++++ SELECTED EXCERPT ++++

In Biglaw—as in life—getting good feedback on what you’re doing is essential to maximizing your success. Unfortunately, providing effective feedback to associates has always been a bit of an Achilles’ heel for large law firms. The lawyers are busy. Many (particularly, it seems, smart ones from good law schools) are reluctant to ask for help and hate to admit when they don’t know things. There’s high turnover. In sum, there are a bunch of factors that are not particularly conducive to firms having a strong feedback culture. That’s why it’s so important for associates who are committed to standing out from the crowd to take charge of obtaining feedback and own the process of getting the input they need to improve.
The Kind of Feedback You Need
There are certain kinds of feedback that will always come your way in a firm. For example, you’ll almost certainly have an annual review to let you know how you’ve been doing and what you can do in the coming year to improve. But the feedback in those reviews is almost always a set of a second-hand recitations of a few bland statements scribbled down six months after-the-fact by a supervising lawyers trying to get through a substantial stack of time-sensitive evaluations. That sort of feedback is largely useless.

++++

## PROBLEM
Resume the piece on Biglaw associates getting feedback, beginning right after its last sentence.

++++ PROVIDED INFORMATION ++++

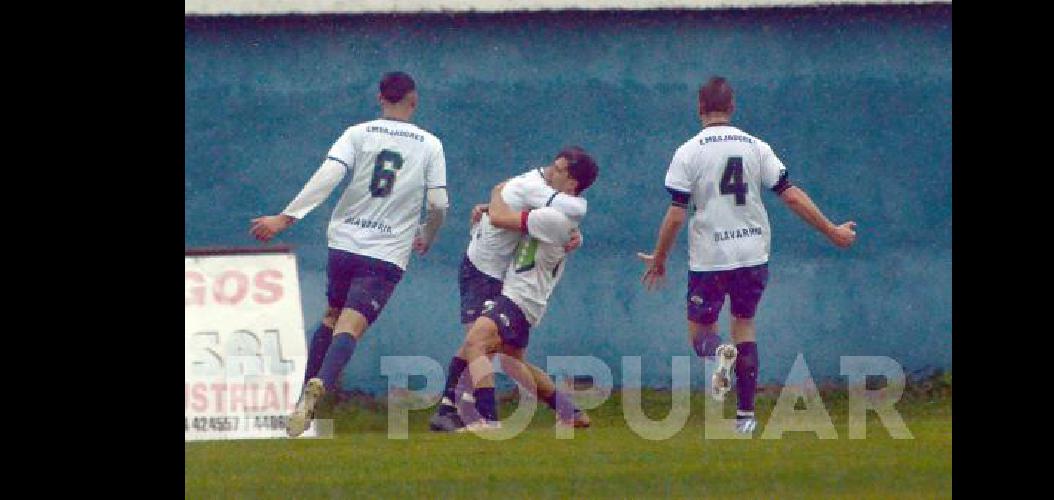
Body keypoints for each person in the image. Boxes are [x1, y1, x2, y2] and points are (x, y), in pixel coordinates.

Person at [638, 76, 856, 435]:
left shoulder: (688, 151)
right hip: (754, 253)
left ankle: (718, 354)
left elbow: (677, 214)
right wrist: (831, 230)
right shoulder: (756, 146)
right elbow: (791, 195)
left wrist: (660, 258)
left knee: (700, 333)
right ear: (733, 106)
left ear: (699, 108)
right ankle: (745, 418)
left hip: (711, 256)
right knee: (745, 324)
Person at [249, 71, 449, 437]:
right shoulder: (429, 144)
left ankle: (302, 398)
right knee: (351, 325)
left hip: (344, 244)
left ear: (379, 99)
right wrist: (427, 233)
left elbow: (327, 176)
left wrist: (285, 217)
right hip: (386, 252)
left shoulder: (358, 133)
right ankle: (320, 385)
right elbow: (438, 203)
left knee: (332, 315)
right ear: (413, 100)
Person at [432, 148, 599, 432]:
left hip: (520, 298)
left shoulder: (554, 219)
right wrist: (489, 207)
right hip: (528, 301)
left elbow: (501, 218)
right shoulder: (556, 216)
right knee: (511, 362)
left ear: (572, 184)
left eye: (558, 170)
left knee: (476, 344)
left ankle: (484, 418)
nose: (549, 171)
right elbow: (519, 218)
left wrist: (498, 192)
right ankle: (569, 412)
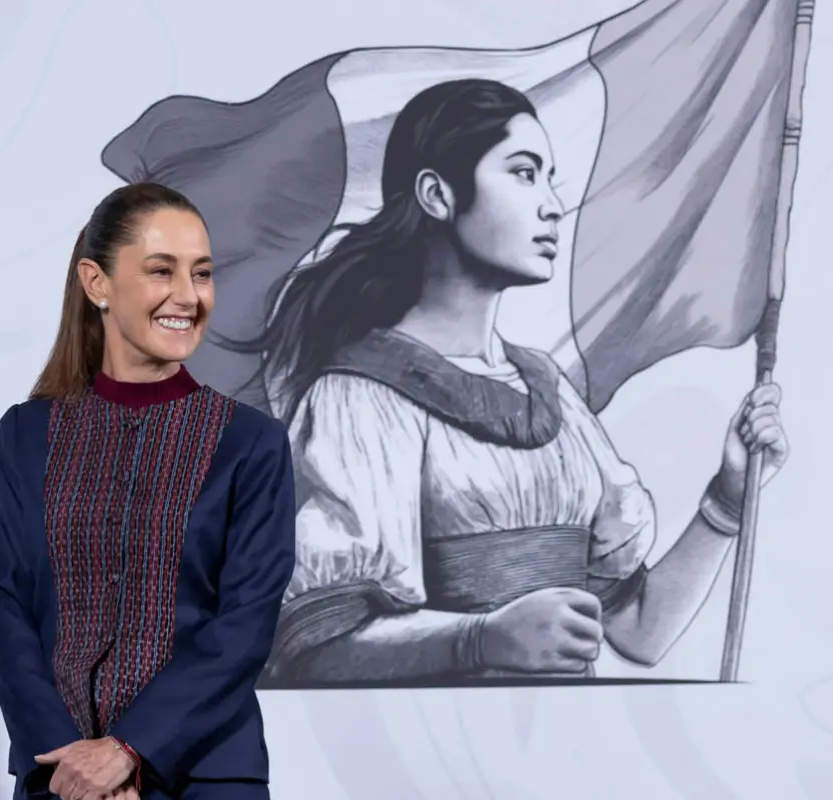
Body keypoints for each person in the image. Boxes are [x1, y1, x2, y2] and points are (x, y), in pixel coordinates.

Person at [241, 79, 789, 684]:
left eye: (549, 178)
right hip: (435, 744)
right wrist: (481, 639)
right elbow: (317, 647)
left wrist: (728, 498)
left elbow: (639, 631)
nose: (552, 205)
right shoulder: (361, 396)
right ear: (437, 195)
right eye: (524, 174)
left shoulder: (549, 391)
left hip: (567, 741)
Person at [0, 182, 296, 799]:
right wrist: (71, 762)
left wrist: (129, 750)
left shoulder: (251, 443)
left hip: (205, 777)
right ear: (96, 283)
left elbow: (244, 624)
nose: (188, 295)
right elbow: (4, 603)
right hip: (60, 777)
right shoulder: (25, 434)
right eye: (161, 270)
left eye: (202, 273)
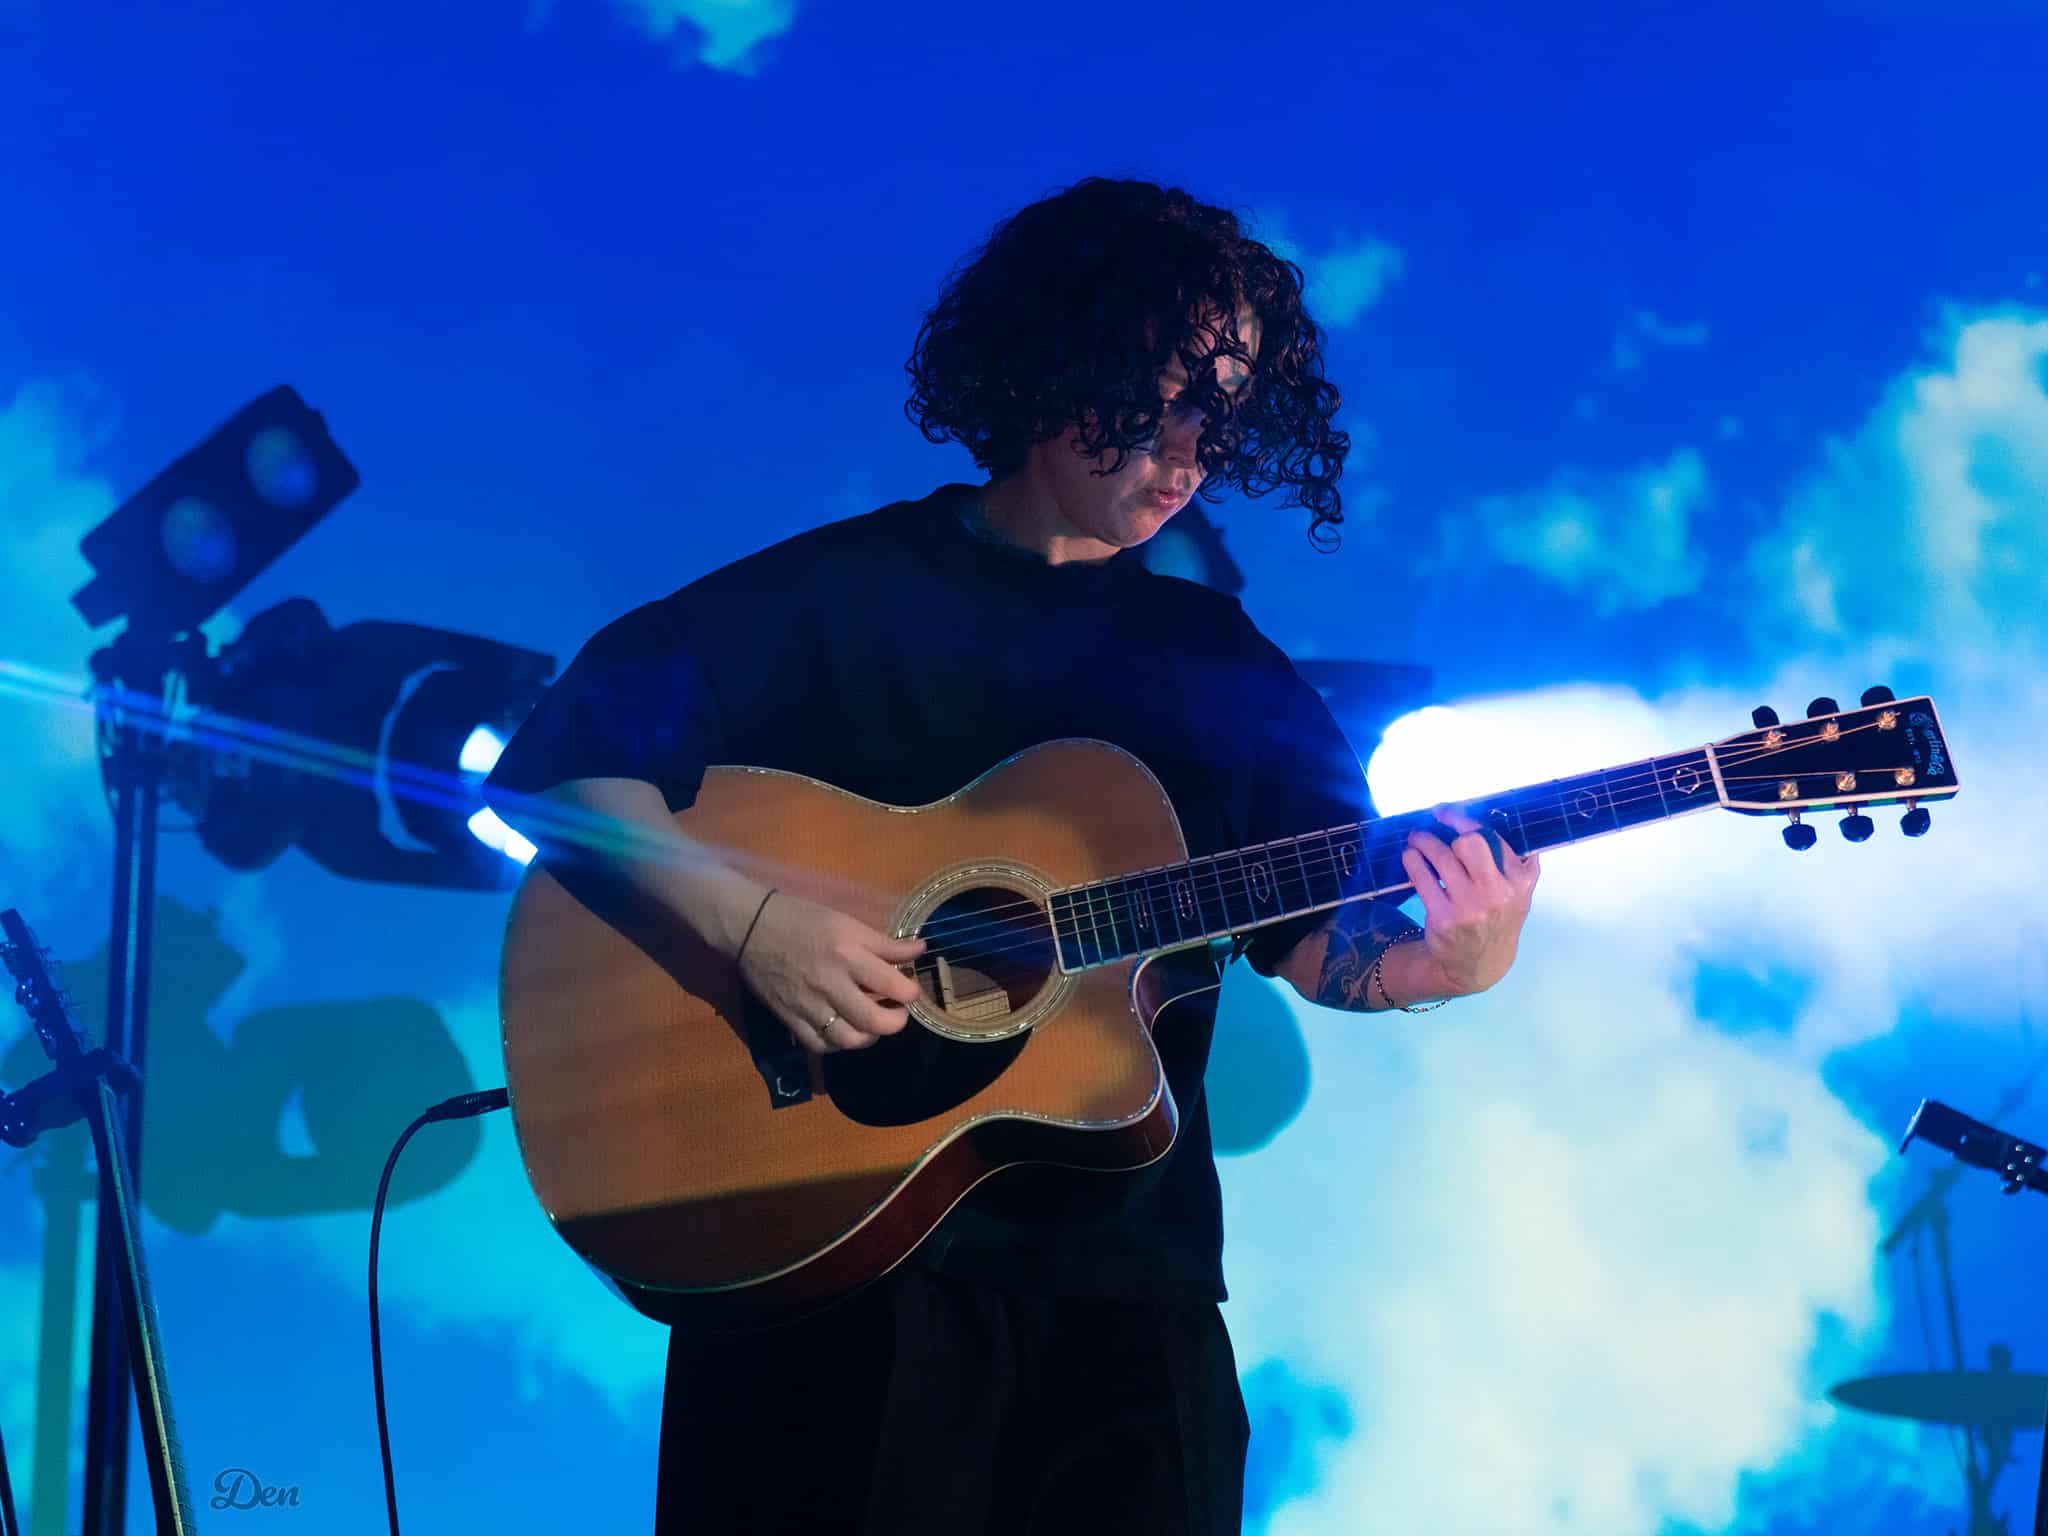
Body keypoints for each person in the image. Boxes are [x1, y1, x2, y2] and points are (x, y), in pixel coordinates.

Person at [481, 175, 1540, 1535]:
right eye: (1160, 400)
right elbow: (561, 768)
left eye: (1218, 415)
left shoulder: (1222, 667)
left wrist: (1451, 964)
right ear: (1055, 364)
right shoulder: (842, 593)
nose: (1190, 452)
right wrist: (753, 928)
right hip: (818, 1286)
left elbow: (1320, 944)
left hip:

++++

## ANSWER BELOW
To be truly useful, feedback needs to be clear, tangible, and actionable, as well a relatively immediate—meaning that is given in connection with something you are currently working on (or have just completed) so you can connect all the relevant dots while the context is fresh in your mind and take immediate steps to implement the advice. That sort of feedback doesn’t just drop in your lap. You need to seek it out and ask for it.
The Right Way to Ask for It
There are right and wrong ways to solicit feedback. In my experience, for example, the fruits of a general request for “feedback” from a senior aren’t much better than what you’d get in an annual review. It might be more timely, but it tends to be just as generic and therefore not particularly clear, tangible, and actionable.
…ask the reviewer of your work for one thing you could do to improve the quality of your work the next time you’re doing a similar task.
Think about it from your senior’s perspective. Such a broad ask is a bit of burden. Your senior may struggle to come up on the fly with what they feel like should be a comprehensive—and constructive—answer. If they haven’t been mulling it over, they likely won’t know what to say, and they’ll certainly not want to sour your working relationship or make themselves uncomfortable by being overly critical (meaning you’re unlikely to hear really good, tangible stuff you need to know). You’ll generally get much better results by making a specific and more limited feedback request.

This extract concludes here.